_What needs to be done_. Some lines below hold "releases". Pick them out and copy them.

START Exercise inputs

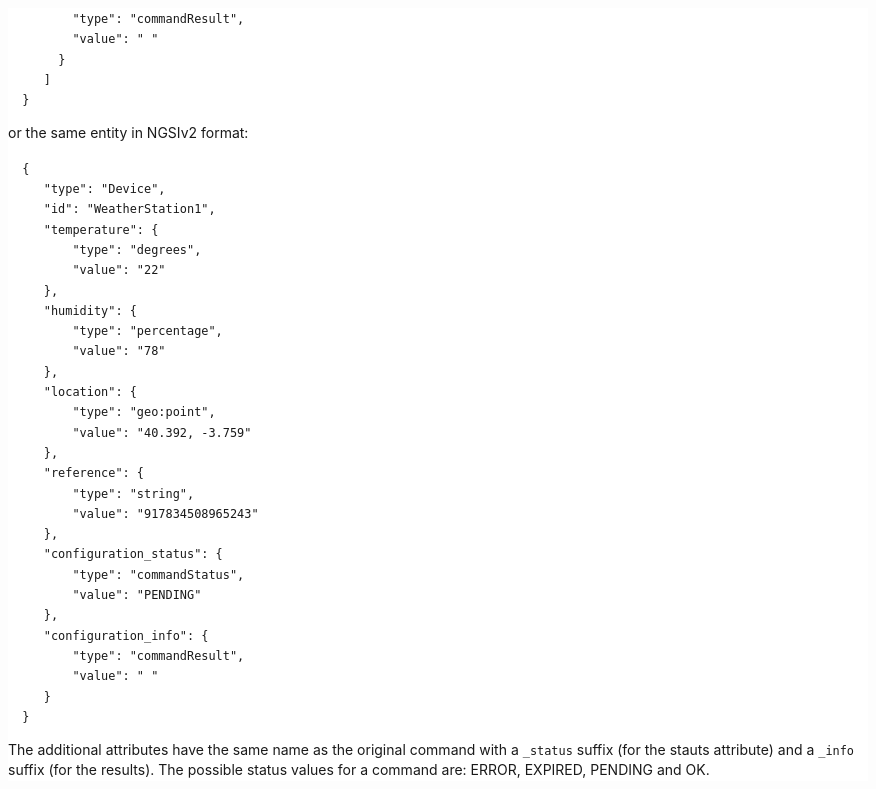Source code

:              "type": "commandResult",
             "value": " "
           }
         ]
      }

or the same entity in NGSIv2 format:

      {
         "type": "Device",
         "id": "WeatherStation1",
         "temperature": {
             "type": "degrees",
             "value": "22"
         },
         "humidity": {
             "type": "percentage",
             "value": "78"
         },
         "location": {
             "type": "geo:point",
             "value": "40.392, -3.759"
         },
         "reference": {
             "type": "string",
             "value": "917834508965243"
         },
         "configuration_status": {
             "type": "commandStatus",
             "value": "PENDING"
         },
         "configuration_info": {
             "type": "commandResult",
             "value": " "
         }
      }

The additional attributes have the same name as the original command with a `_status` suffix (for the stauts attribute)
and a `_info` suffix (for the results). The possible status values for a command are: ERROR, EXPIRED, PENDING and OK.

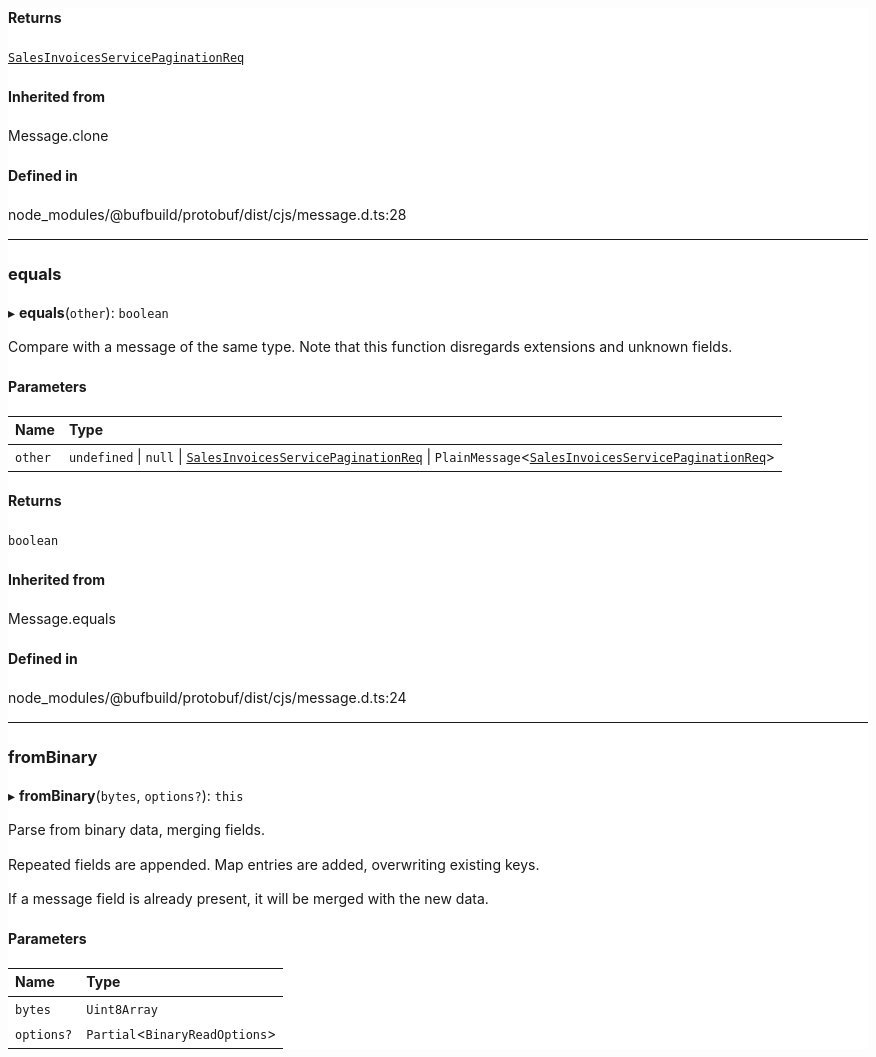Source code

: #### Returns

[`SalesInvoicesServicePaginationReq`](SalesInvoicesServicePaginationReq.md)

#### Inherited from

Message.clone

#### Defined in

node_modules/@bufbuild/protobuf/dist/cjs/message.d.ts:28

___

### equals

▸ **equals**(`other`): `boolean`

Compare with a message of the same type.
Note that this function disregards extensions and unknown fields.

#### Parameters

| Name | Type |
| :------ | :------ |
| `other` | `undefined` \| ``null`` \| [`SalesInvoicesServicePaginationReq`](SalesInvoicesServicePaginationReq.md) \| `PlainMessage`\<[`SalesInvoicesServicePaginationReq`](SalesInvoicesServicePaginationReq.md)\> |

#### Returns

`boolean`

#### Inherited from

Message.equals

#### Defined in

node_modules/@bufbuild/protobuf/dist/cjs/message.d.ts:24

___

### fromBinary

▸ **fromBinary**(`bytes`, `options?`): `this`

Parse from binary data, merging fields.

Repeated fields are appended. Map entries are added, overwriting
existing keys.

If a message field is already present, it will be merged with the
new data.

#### Parameters

| Name | Type |
| :------ | :------ |
| `bytes` | `Uint8Array` |
| `options?` | `Partial`\<`BinaryReadOptions`\> |
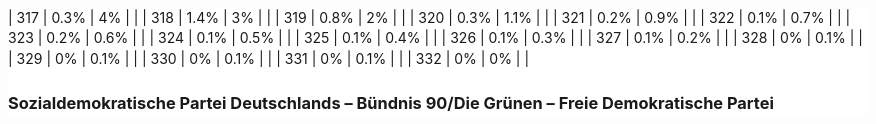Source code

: | 317 | 0.3% | 4% |  |
| 318 | 1.4% | 3% |  |
| 319 | 0.8% | 2% |  |
| 320 | 0.3% | 1.1% |  |
| 321 | 0.2% | 0.9% |  |
| 322 | 0.1% | 0.7% |  |
| 323 | 0.2% | 0.6% |  |
| 324 | 0.1% | 0.5% |  |
| 325 | 0.1% | 0.4% |  |
| 326 | 0.1% | 0.3% |  |
| 327 | 0.1% | 0.2% |  |
| 328 | 0% | 0.1% |  |
| 329 | 0% | 0.1% |  |
| 330 | 0% | 0.1% |  |
| 331 | 0% | 0.1% |  |
| 332 | 0% | 0% |  |

### Sozialdemokratische Partei Deutschlands – Bündnis 90/Die Grünen – Freie Demokratische Partei

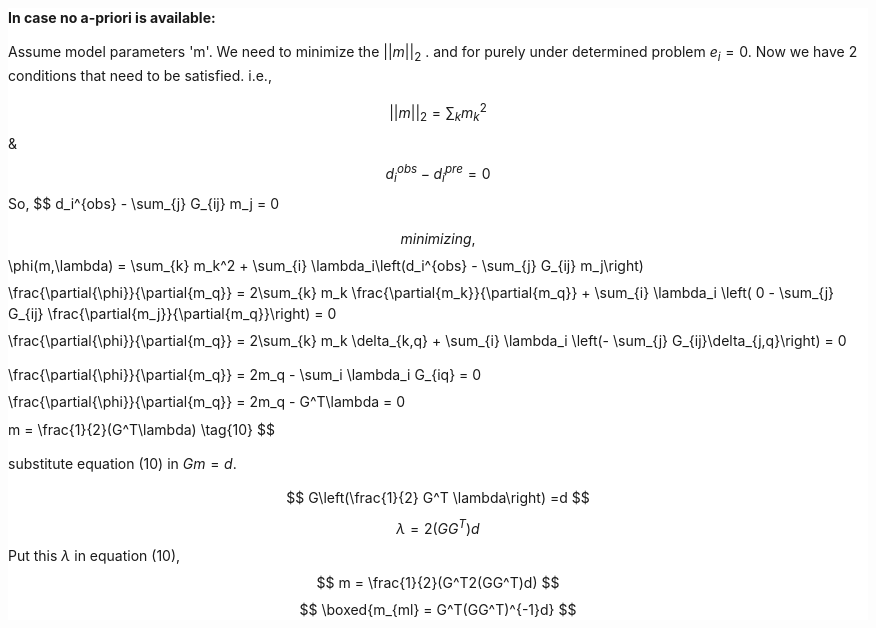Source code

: **In case no a-priori is available:** 

Assume model parameters 'm'. We need to minimize the $||m||_2$ . and for purely under determined problem $e_i =0$.
Now we have 2 conditions that need to be satisfied. i.e.,

$$
||m||_2 = \sum_{k} m_k^2
$$
&
$$
d_i^{obs} - d_i^{pre} = 0
$$
So, 
$$
d_i^{obs} - \sum_{j} G_{ij} m_j = 0

$$
minimizing,
$$
\phi(m,\lambda) = \sum_{k} m_k^2 + \sum_{i} \lambda_i\left(d_i^{obs} - \sum_{j} G_{ij} m_j\right)
$$
$$
\frac{\partial{\phi}}{\partial{m_q}} = 2\sum_{k} m_k \frac{\partial{m_k}}{\partial{m_q}} + \sum_{i} \lambda_i \left( 0 - \sum_{j} G_{ij} \frac{\partial{m_j}}{\partial{m_q}}\right) = 0
$$
$$
\frac{\partial{\phi}}{\partial{m_q}} = 2\sum_{k} m_k \delta_{k,q} + \sum_{i} \lambda_i \left(- \sum_{j} G_{ij}\delta_{j,q}\right) = 0

$$
$$
\frac{\partial{\phi}}{\partial{m_q}} = 2m_q - \sum_i \lambda_i G_{iq} = 0
$$
$$
\frac{\partial{\phi}}{\partial{m_q}} = 2m_q - G^T\lambda = 0
$$
$$
m = \frac{1}{2}(G^T\lambda) \tag{10}
$$

substitute equation (10) in $Gm = d$.

$$
G\left(\frac{1}{2} G^T \lambda\right) =d
$$
$$
\lambda = 2(GG^T)d
$$
Put this $\lambda$ in equation (10),
$$
m = \frac{1}{2}(G^T2(GG^T)d)
$$
$$
\boxed{m_{ml} = G^T(GG^T)^{-1}d}
$$
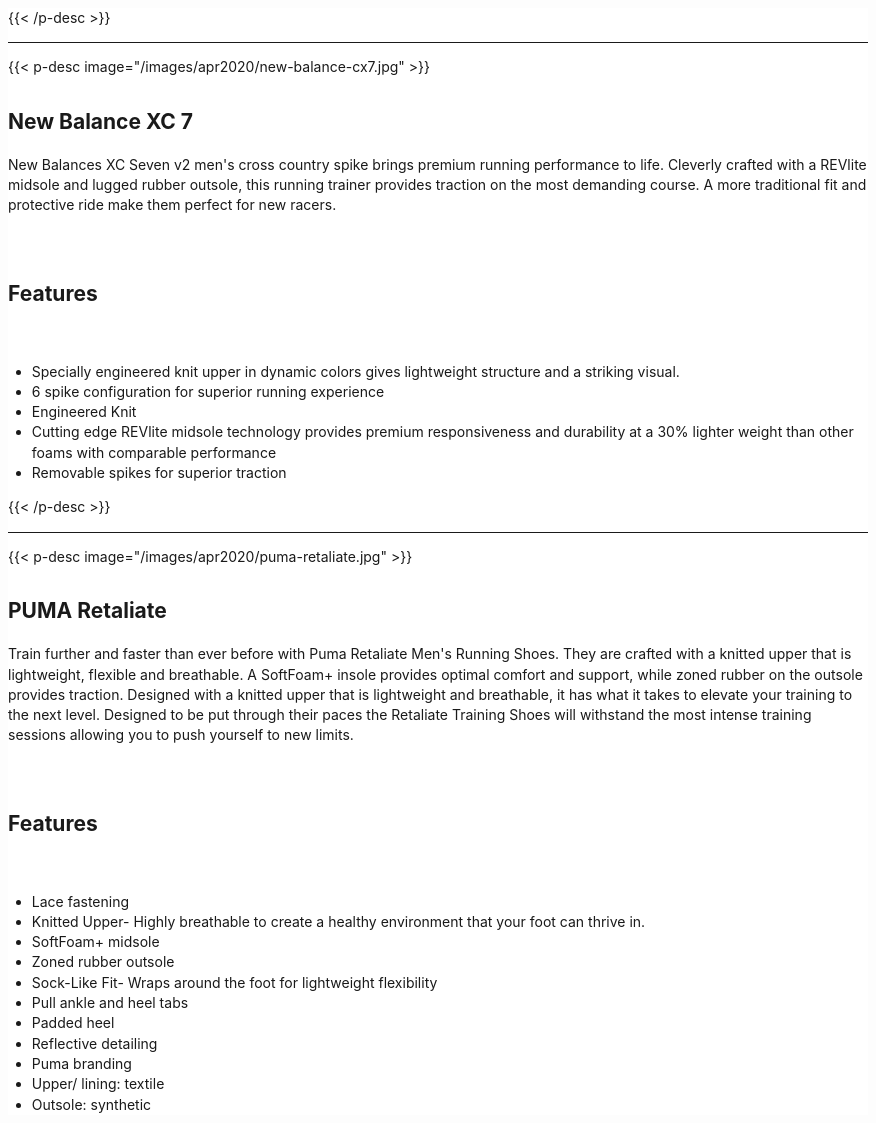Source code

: {{< /p-desc >}}

----
{{< p-desc image="/images/apr2020/new-balance-cx7.jpg" >}}

## New Balance XC 7

New Balances XC Seven v2 men's cross country spike brings premium running performance to life. Cleverly crafted with a REVlite midsole and lugged rubber outsole, this running trainer provides traction on the most demanding course. A more traditional fit and protective ride make them perfect for new racers.

<br />

## Features

<br />

- Specially engineered knit upper in dynamic colors gives lightweight structure and a striking visual.
- 6 spike configuration for superior running experience
- Engineered Knit
- Cutting edge REVlite midsole technology provides premium responsiveness and durability at a 30% lighter weight than other foams with comparable performance
- Removable spikes for superior traction

{{< /p-desc >}}

----
{{< p-desc image="/images/apr2020/puma-retaliate.jpg" >}}

## PUMA Retaliate

Train further and faster than ever before with Puma Retaliate Men's Running Shoes. They are crafted with a knitted upper that is lightweight, flexible and breathable. A SoftFoam+ insole provides optimal comfort and support, while zoned rubber on the outsole provides traction. Designed with a knitted upper that is lightweight and breathable, it has what it takes to elevate your training to the next level. Designed to be put through their paces the Retaliate Training Shoes will withstand the most intense training sessions allowing you to push yourself to new limits.

<br />

## Features

<br />

- Lace fastening
- Knitted Upper- Highly breathable to create a healthy environment that your foot can thrive in.
- SoftFoam+ midsole
- Zoned rubber outsole
- Sock-Like Fit- Wraps around the foot for lightweight flexibility
- Pull ankle and heel tabs
- Padded heel
- Reflective detailing
- Puma branding
- Upper/ lining: textile
- Outsole: synthetic

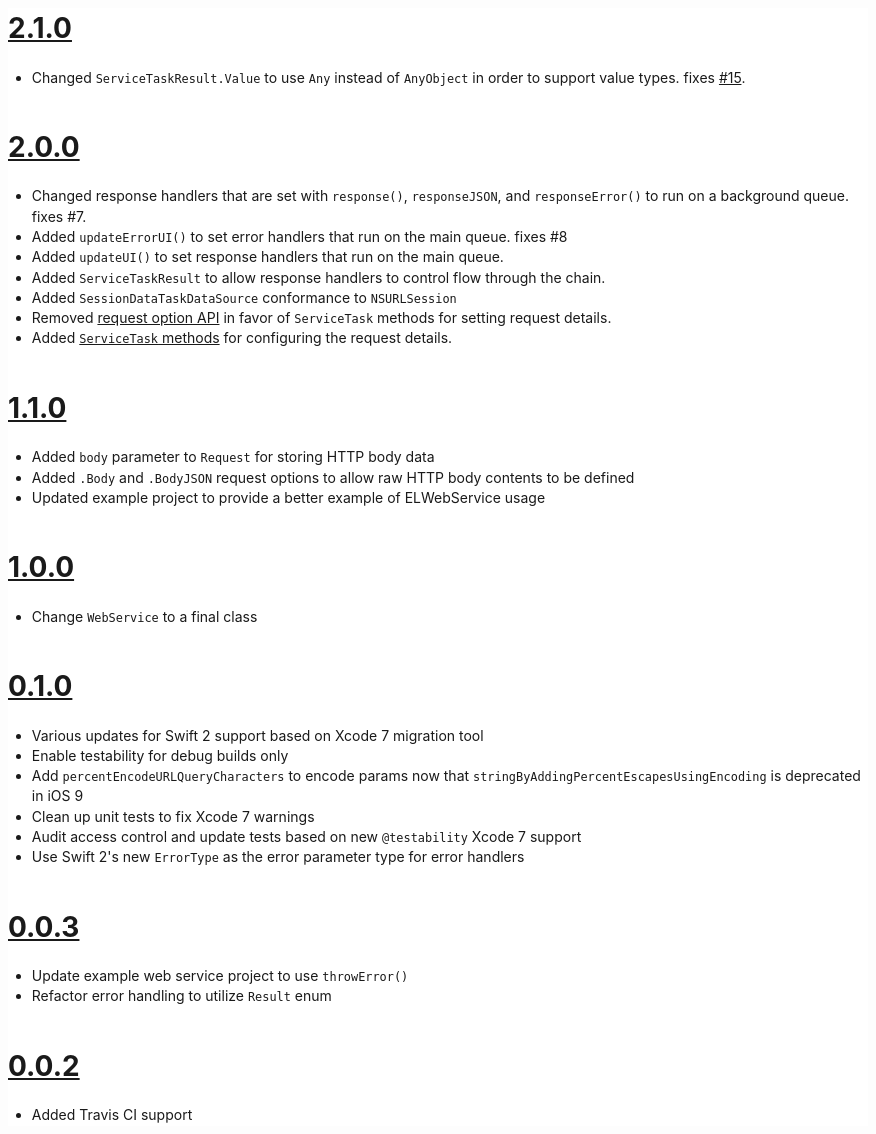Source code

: # [2.1.0](https://github.com/Electrode-iOS/ELWebService/releases/tag/v2.1.0)

- Changed `ServiceTaskResult.Value` to use `Any` instead of `AnyObject` in order to support value types. fixes [#15](https://github.com/Electrode-iOS/ELWebService/issues/15).

# [2.0.0](https://github.com/Electrode-iOS/ELWebService/releases/tag/v2.0.0)

- Changed response handlers that are set with `response()`, `responseJSON`, and `responseError()` to run on a background queue. fixes #7.
- Added `updateErrorUI()` to set error handlers that run on the main queue. fixes #8
- Added `updateUI()` to set response handlers that run on the main queue.
- Added `ServiceTaskResult` to allow response handlers to control flow through the chain. 
- Added `SessionDataTaskDataSource` conformance to `NSURLSession`
- Removed [request option API](https://github.com/Electrode-iOS/ELWebService/commit/61fff95fc3c6bf340a8f25c75568b4a426b2bbe2) in favor of `ServiceTask` methods for setting request details.
- Added [`ServiceTask` methods](https://github.com/Electrode-iOS/ELWebService/commit/61fff95fc3c6bf340a8f25c75568b4a426b2bbe2#diff-0dbabe1bcb21e58eed224610cdb2bb40R85) for configuring the request details.

# [1.1.0](https://github.com/Electrode-iOS/ELWebService/releases/tag/v1.1.0)

- Added `body` parameter to `Request` for storing HTTP body data
- Added `.Body` and `.BodyJSON` request options to allow raw HTTP body contents to be defined
- Updated example project to provide a better example of ELWebService usage

# [1.0.0](https://github.com/Electrode-iOS/ELWebService/releases/tag/v1.0.0)

- Change `WebService` to a final class

# [0.1.0](https://github.com/Electrode-iOS/ELWebService/releases/tag/v0.1.0)

- Various updates for Swift 2 support based on Xcode 7 migration tool
- Enable testability for debug builds only
- Add `percentEncodeURLQueryCharacters` to encode params now that `stringByAddingPercentEscapesUsingEncoding` is deprecated in iOS 9
- Clean up unit tests to fix Xcode 7 warnings
- Audit access control and update tests based on new `@testability` Xcode 7 support 
- Use Swift 2's new `ErrorType` as the error parameter type for error handlers

# [0.0.3](https://github.com/Electrode-iOS/ELWebService/releases/tag/v0.0.3)

- Update example web service project to use `throwError()`
- Refactor error handling to utilize `Result` enum

# [0.0.2](https://github.com/Electrode-iOS/ELWebService/releases/tag/v0.0.2)

- Added Travis CI support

END Exercise inputs

_Reply to the exercise_.
: # [2.1.0](https://github.com/Electrode-iOS/ELWebService/releases/tag/v2.1.0)
# [2.0.0](https://github.com/Electrode-iOS/ELWebService/releases/tag/v2.0.0)
# [1.1.0](https://github.com/Electrode-iOS/ELWebService/releases/tag/v1.1.0)
# [1.0.0](https://github.com/Electrode-iOS/ELWebService/releases/tag/v1.0.0)
# [0.1.0](https://github.com/Electrode-iOS/ELWebService/releases/tag/v0.1.0)
# [0.0.3](https://github.com/Electrode-iOS/ELWebService/releases/tag/v0.0.3)
# [0.0.2](https://github.com/Electrode-iOS/ELWebService/releases/tag/v0.0.2)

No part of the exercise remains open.